▶ _EXTRACTO DE LA PÁGINA_:
Por Juan Ramón Martínez
Era muy niño, pero sufrí los efectos de la huelga de 1954. Soldados de la “Básica” me despertaron, buscando armas bajo el catre, en el campo bananero de La Jigua. En 1963, viví los tiroteos y los miedos de los exguardias civiles, perseguidos por los militares, durante el golpe contra Villeda Morales. En 1969, residiendo en Choluteca, participé en las ansiedades, miedos y angustias de la invasión de El Salvador. Y estuve en septiembre en Ocotepeque, viviendo en una ciudad vacía, donde el miedo dormía a nuestro lado. En 1975, como gerente de Caritas, enfrenté con un grupo de amigos –Arístides Padilla, Carlos Bueso, Roberto Tinoco, Antonio López– las inundaciones de la costa norte que provocara el huracán Fifí. En 1998, el huracán Mitch, provocó la mayor destrucción de la infraestructura del país y convirtió a Tegucigalpa en el epicentro de la furia de las aguas desbocadas. Y el 2009, fui participante del penúltimo movimiento continuista de un gobernante que quería eternizarse en el poder. Sin lograrlo. Y en el 2017, fui observador de la crisis provocada por la reelección de Juan Orlando Hernández que, animada y consentida por los líderes opositores, produjo el impacto negativo más grave en la economía, que se tenga memoria. Con efectos destructivos desde las zonas urbanas a la periferia rural.

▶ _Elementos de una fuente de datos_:
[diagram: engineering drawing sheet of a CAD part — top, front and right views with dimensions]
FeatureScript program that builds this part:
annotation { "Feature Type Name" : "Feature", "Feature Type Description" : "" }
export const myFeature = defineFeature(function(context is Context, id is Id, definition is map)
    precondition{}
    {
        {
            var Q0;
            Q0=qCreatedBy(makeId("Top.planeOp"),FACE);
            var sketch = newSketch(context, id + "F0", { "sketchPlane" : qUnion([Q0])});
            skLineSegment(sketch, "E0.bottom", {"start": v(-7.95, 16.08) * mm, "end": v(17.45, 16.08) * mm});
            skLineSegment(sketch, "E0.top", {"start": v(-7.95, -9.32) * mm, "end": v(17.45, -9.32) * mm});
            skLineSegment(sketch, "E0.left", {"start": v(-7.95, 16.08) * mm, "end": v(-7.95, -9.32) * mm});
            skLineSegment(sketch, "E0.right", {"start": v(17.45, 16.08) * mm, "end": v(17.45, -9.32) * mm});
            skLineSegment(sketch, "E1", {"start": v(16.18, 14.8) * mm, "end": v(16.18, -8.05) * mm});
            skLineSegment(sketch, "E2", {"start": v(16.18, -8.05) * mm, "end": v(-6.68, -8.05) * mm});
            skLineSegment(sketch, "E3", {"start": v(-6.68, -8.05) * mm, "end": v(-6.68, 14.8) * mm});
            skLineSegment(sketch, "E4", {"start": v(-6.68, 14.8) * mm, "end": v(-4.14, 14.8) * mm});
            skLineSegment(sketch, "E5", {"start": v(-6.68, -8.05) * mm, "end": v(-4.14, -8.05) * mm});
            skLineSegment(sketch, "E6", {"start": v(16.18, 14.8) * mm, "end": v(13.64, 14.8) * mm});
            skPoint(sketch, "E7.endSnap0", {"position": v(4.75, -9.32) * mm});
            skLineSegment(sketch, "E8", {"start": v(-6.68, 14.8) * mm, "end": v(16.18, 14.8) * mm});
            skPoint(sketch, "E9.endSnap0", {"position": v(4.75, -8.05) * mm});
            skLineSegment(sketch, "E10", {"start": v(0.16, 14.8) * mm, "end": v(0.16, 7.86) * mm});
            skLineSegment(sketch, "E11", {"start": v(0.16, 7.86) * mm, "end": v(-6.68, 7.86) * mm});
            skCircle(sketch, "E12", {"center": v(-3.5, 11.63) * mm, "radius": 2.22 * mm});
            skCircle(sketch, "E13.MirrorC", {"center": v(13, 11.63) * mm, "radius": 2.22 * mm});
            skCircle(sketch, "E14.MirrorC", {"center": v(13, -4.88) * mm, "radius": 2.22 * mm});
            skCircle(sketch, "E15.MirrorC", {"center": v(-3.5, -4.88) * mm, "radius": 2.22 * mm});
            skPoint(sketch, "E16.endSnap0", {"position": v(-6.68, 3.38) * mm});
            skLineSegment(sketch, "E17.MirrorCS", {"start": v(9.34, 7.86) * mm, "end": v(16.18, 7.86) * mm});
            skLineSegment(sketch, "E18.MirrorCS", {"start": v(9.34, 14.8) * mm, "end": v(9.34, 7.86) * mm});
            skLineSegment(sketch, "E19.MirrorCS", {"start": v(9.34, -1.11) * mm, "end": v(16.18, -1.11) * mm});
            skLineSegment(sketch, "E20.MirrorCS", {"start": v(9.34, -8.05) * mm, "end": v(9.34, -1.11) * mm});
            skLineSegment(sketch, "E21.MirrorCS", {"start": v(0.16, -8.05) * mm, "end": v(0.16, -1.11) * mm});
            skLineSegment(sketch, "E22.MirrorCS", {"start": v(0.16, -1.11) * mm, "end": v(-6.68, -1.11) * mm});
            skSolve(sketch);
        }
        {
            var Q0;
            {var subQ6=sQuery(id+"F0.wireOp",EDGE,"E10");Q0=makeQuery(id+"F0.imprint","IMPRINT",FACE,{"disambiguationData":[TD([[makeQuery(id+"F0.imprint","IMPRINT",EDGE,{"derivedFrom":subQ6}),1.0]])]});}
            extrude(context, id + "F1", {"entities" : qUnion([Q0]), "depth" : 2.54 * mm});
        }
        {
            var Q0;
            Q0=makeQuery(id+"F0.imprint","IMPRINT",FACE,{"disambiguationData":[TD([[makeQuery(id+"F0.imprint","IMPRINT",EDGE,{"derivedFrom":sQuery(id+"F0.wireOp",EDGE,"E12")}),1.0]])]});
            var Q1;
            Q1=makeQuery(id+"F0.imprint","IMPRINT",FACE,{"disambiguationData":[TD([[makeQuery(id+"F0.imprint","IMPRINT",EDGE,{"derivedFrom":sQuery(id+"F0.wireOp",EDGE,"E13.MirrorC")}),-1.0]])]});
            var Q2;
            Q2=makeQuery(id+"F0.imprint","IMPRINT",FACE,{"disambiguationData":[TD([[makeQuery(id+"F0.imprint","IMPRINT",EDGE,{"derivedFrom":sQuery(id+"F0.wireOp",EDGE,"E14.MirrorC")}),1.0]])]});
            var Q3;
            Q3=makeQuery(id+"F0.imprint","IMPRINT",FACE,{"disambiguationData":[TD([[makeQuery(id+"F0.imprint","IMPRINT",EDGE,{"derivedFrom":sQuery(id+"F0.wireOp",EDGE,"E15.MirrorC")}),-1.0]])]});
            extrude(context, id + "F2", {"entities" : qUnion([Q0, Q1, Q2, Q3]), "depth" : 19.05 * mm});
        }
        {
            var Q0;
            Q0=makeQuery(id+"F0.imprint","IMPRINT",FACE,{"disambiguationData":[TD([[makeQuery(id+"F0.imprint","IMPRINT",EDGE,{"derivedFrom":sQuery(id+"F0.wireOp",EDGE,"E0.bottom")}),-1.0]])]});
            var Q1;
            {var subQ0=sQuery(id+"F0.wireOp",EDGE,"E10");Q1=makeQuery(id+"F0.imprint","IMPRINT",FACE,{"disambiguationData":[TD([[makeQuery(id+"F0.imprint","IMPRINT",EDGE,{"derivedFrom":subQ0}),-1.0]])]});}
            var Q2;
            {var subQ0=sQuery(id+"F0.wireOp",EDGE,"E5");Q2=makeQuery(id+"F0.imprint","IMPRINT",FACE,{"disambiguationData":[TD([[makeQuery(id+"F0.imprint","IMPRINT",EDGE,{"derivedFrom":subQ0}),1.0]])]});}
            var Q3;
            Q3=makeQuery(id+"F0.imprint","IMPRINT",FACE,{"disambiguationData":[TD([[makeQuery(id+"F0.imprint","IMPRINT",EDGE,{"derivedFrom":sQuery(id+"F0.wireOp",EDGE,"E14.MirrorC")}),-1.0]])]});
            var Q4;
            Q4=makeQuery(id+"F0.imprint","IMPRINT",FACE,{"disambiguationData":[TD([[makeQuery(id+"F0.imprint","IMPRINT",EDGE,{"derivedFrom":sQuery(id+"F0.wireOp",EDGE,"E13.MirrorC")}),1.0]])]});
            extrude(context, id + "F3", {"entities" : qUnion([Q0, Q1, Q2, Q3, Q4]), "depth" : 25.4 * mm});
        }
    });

▶ _TUS TAREAS_:
1/ Resume en dos oraciones el testimonio sobre las crisis vividas.
2/ Prosigue el testimonio sobre las crisis vividas a partir de su última oración.

▶ _RESULTADOS DEL EJERCICIO_:
1/ El autor recuerda las crisis que vivió desde niño: la huelga de 1954, el golpe contra Villeda Morales en 1963, la invasión de El Salvador en 1969 y las inundaciones del huracán Fifí en 1975, que enfrentó como gerente de Caritas. También evoca la destrucción causada por el huracán Mitch en 1998, el movimiento continuista de 2009 y la crisis de 2017 por la reelección de Juan Orlando Hernández, que produjo el impacto negativo más grave en la economía.

2/
Pero nunca había vivido una crisis como la del “coronavirus”. Los escenarios indicados eran locales, con el resto del mundo ayudándonos. Esta es la primera crisis global, un ejercicio de lo que será, la tercera guerra mundial que, posiblemente, mezclará terrorismo estatal y uso de agentes biológicos, para inhabilitar a la población mundial. Guerra total.
Ahora, estamos solos, siguiendo los protocolos de la OMS –sin experiencia y preparación suficiente para aplicarlos– y compartiendo, como lo hace la muerte igualitaria, situación similar los países desarrollados y las sociedades dominadas por la pobreza, como las del Triángulo Norte. De forma que, por primera vez estamos solos, confiados a nuestras propias fuerzas, atrapados en nuestros propios miedos.
Desde el domingo pasado, estoy en casa. Apenas, yendo al Canal 10 para cumplir las tareas en los programas asignados, leyendo mucho y escribiendo las columnas habituales en LA TRIBUNA, La Prensa, Hablemos Claro y Abriendo Brecha Digital. Evitando que la ansiedad me domine, aceptando, hasta ahora, que el gobierno ejerza el control de nuestras vidas y notando, con dolor, la falta de unidad que exhibiéramos durante la invasión salvadoreña, en que todos –sin distinción política– nos unimos para repeler al invasor. Ahora no. Distanciados de los otros, nos enseñan frenéticamente cómo lavarnos las manos, alejándonos de los demás y evitando que nos toquen, rogando no formar parte de las estadísticas de los caídos, ante un enemigo invisible, frente al cual, lo único que queda es no perder el control de las emociones.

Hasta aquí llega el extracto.